Canfor Corporation
- Type: Public
- Traded as: TSX: CFP S&P/TSX Composite Component
- Industry: Forest Products
- Founded: Vancouver, British Columbia, Canada
- Founder: John Prentice and Poldi Bentley
- Headquarters: Vancouver, British Columbia, Canada
- Key people: Pat Elliott, CFO, Canfor and Canfor Pulp, and SVP, Sustainability
- Products: Forest products
- Number of employees: 6,331 (2017)
- Website: www.canfor.com

= Canfor =

Canadian integrated forest products company

Canfor Corporation is a Canadian integrated forest products company based in Vancouver, British Columbia.

==History==
The company traces its roots to the late 1930s, when brothers-in-law John G. Prentice and L.L.G. "Poldi" Bentley and their families left their native Austria just before the outbreak of World War II. They settled in Vancouver and established a small mill in 1939 called Pacific Veneer that was the beginning of the more than 75-year-old company.
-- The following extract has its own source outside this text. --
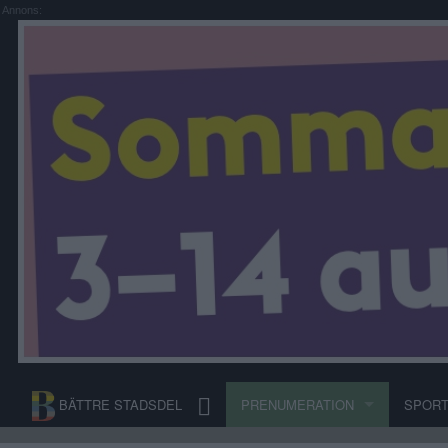
Annons:
BÄTTRE STADSDEL
PRENUMERATION
SPOR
It adopted the name Canadian Forest Products Limited in 1947.

In 2006, the company was subject to a proxy fight between billionaires Jim Pattison and Stephen A. Jarislowsky, who owned 30% and 18% of the firm's shares, respectively. Pattison won and ousted CEO Jim Shepherd over Canfor's poor performance and declining share price, which saw Jim Pattison appointed interim CEO.

Canfor's operating loss for 2024 was $942.2 Million, as indicated by their Q4 2024 Quarterly Results, in addition to an operating loss of $532 Million in 2023.

Canfor's operating loss through Q2, 2025 has culminated to approximately $233.8 million dollars.
The company's share price on August 4th, 2025 sits at a 5 year low.

Poldi Bentley's son Peter Bentley (1930-2021) was the Chairman Emeritus of the Board of Directors. Canfor produces softwood lumber, specialty wood products, and engineered wood products. Canfor also owns a controlling share in Canfor Pulp Limited, which produces northern softwood kraft pulp and kraft paper in BC.

As of 2016, the company has an annual production capability of 5.9 billion board feet of lumber, 1.1 million tonnes of northern softwood market kraft pulp, approximately 220,000 tonnes of BCTMP and 140,000 tonnes of kraft paper.

Operations or offices are located in:

- Camden, SC - yellow light
- Conway, SC - yellow light
- DeRidder, LA - green light
- El Dorado, AR - yellow light
- Elko, BC - bright green light
- Fulton, AL - red light
- Graham, NC - red light
- Grande Prairie, AB - green light
- Hermanville, MS - yellow light
- Jackson, AL - red light
- Moultrie, GA - yellow light
- Myrtle Beach, SC - yellow light
- Prince George, BC - dark red light
- Thomasville, GA - yellow light
- Washington, GA - yellow light
- Wynndel, BC - dark red light

On November 15, 2018 Canfor announced that it had entered into an agreement to acquire a 70% share of the Vida Group, a wood products company based in Sweden. The prior owners of Vida maintain a 30% share and manage day-to-day operations.

Canfor formerly owned the Englewood Railway on Vancouver Island, but sold it to Western Forest Products in 2006.

Canfor has 6,380 employees as of 2016.

Canfor is a member of the Forest Products Association of Canada.